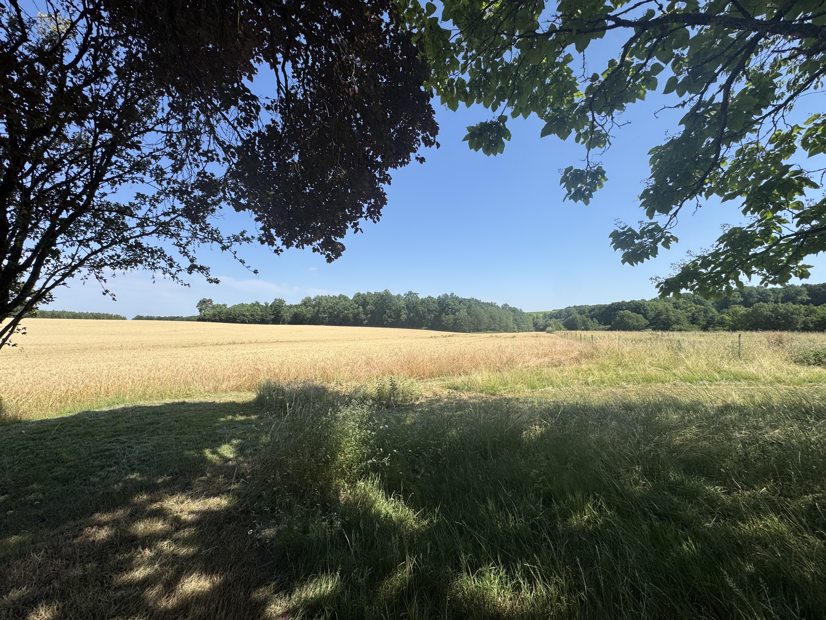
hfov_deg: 102.1
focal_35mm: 14
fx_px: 334
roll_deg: +1.2
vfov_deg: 85.7
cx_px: 413
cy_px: 310
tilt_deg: +2.7
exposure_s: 1/2208
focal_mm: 2.22
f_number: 2.2
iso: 50
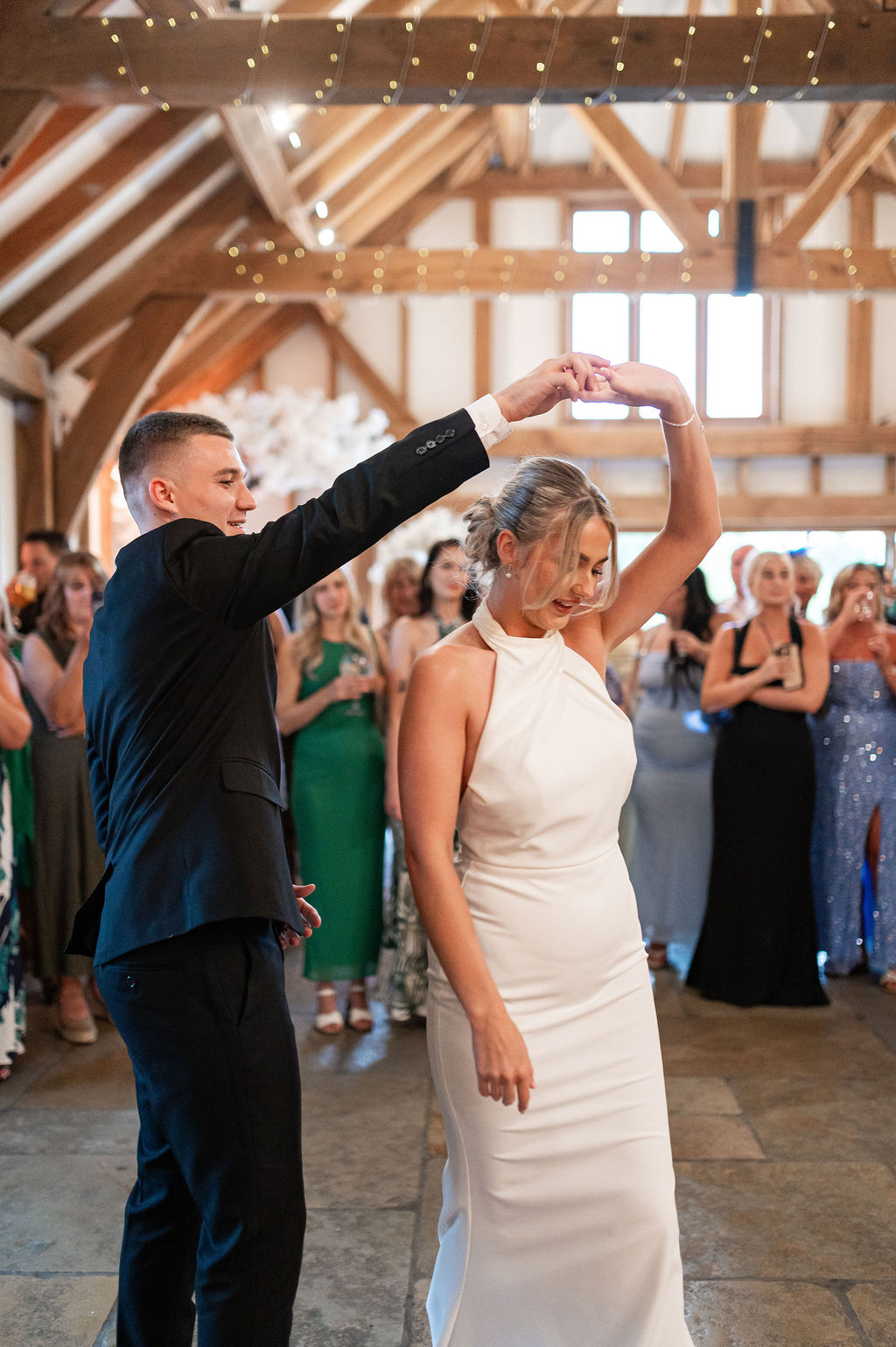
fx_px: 1308
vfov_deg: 54.5
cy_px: 674
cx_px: 448
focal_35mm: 35
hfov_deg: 37.8
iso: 1250
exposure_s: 1/250
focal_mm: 35
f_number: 1.8
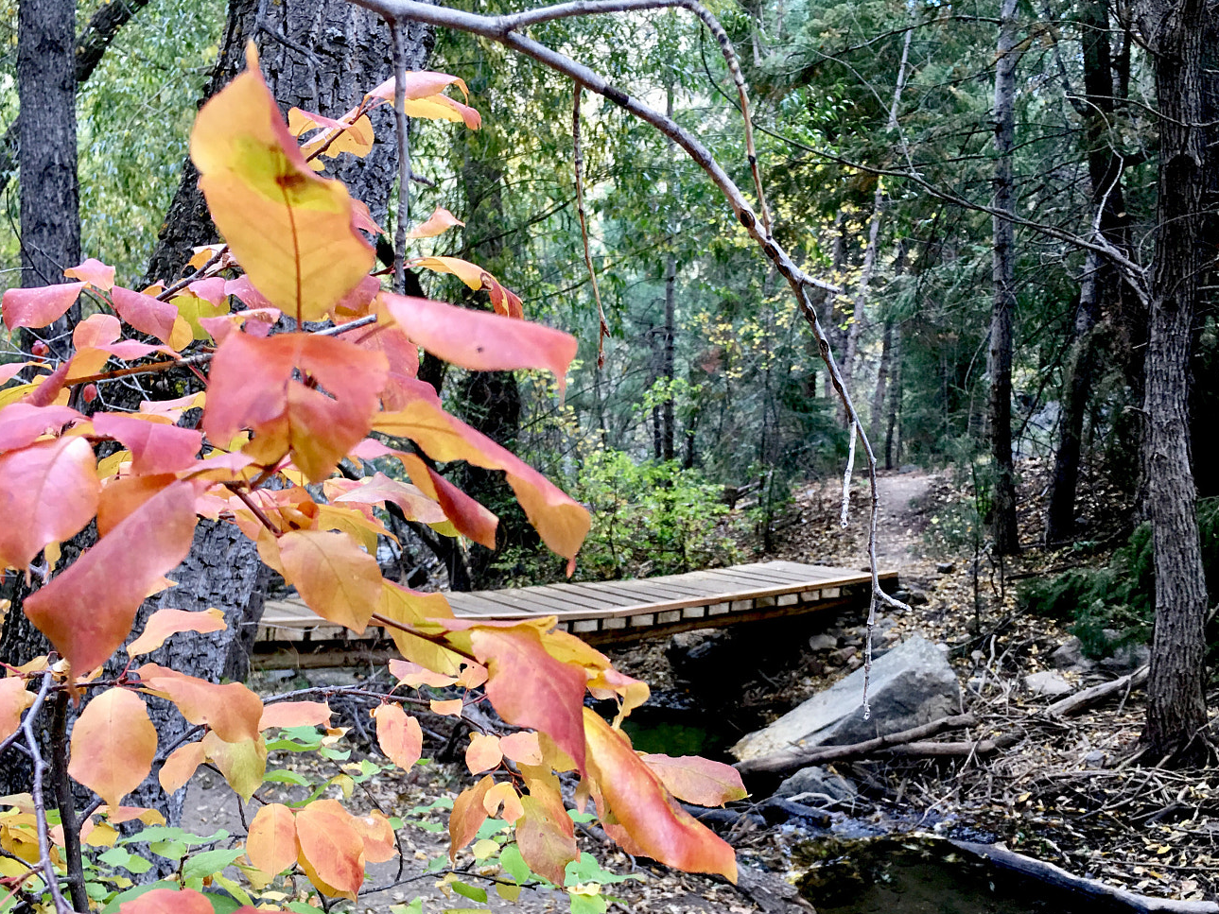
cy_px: 556
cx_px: 565
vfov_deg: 39.5
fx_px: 1268
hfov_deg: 51.3
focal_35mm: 36
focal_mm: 4.15
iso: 25
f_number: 2.2
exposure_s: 1/30
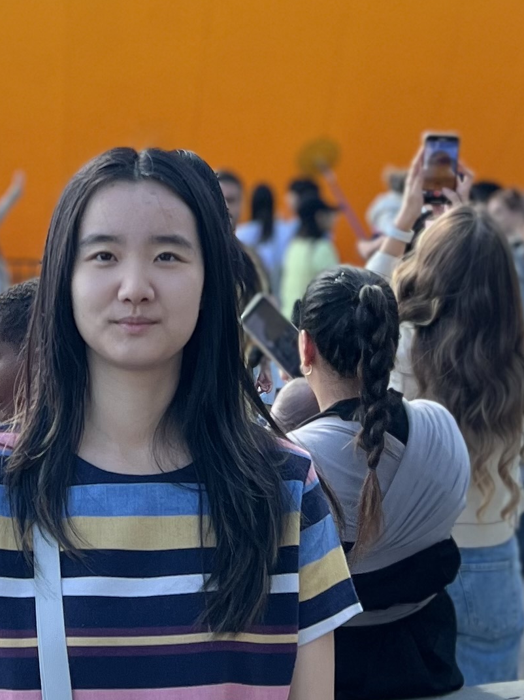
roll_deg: -0.9
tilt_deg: +8.5
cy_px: -60
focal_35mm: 98
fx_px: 1979
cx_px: 112
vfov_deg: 19.3
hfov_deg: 15.0
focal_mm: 5.7
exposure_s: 1/1377
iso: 50
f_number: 1.5
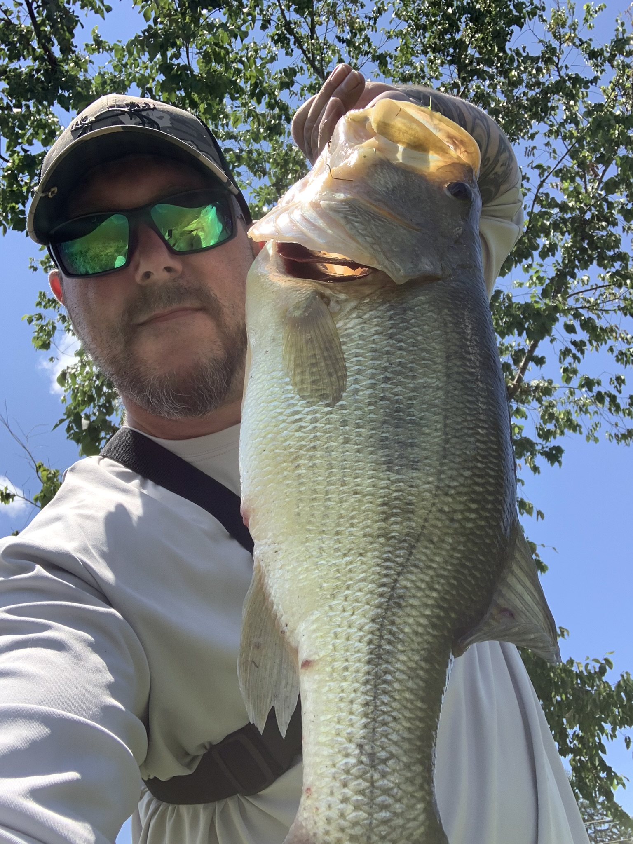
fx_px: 780
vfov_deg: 56.8
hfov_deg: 44.2
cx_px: 316
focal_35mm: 32
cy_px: 422
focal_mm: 2.87
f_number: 2.2
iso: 16
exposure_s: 1/419
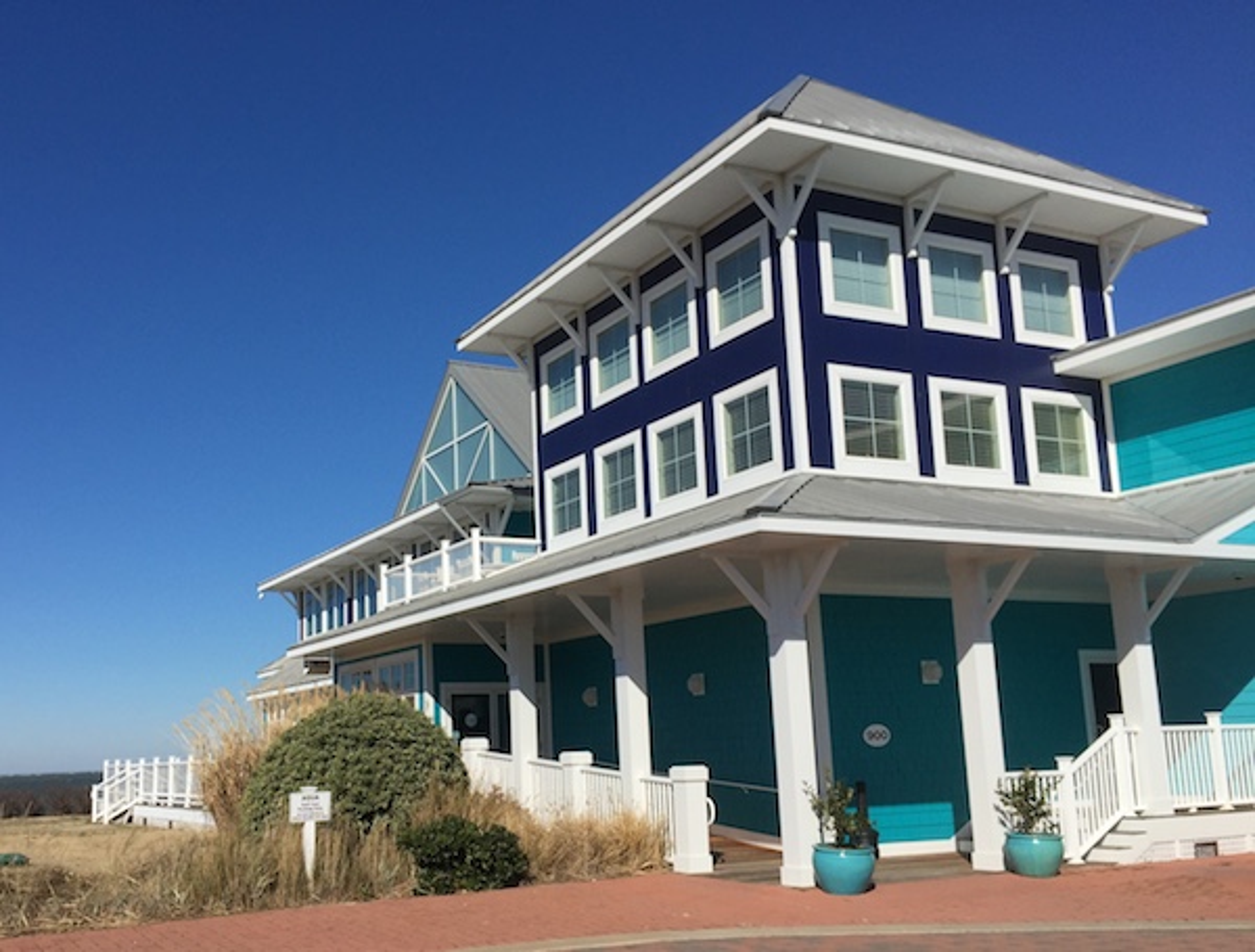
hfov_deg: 61.5
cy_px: 476
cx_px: 628
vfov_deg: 48.5
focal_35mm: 29
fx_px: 1056
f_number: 2.2
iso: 32
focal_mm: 4.15
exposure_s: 1/4950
--- --- ---
EXERCISE INSTRUCTIONS ::
Set down nothing but the lines from the one containing "focal_35mm: 32" to the final line above, both included, with every picture left out.

TASK RESULT ::
focal_35mm: 32
cy_px: 422
focal_mm: 2.87
f_number: 2.2
iso: 16
exposure_s: 1/419
hfov_deg: 61.5
cy_px: 476
cx_px: 628
vfov_deg: 48.5
focal_35mm: 29
fx_px: 1056
f_number: 2.2
iso: 32
focal_mm: 4.15
exposure_s: 1/4950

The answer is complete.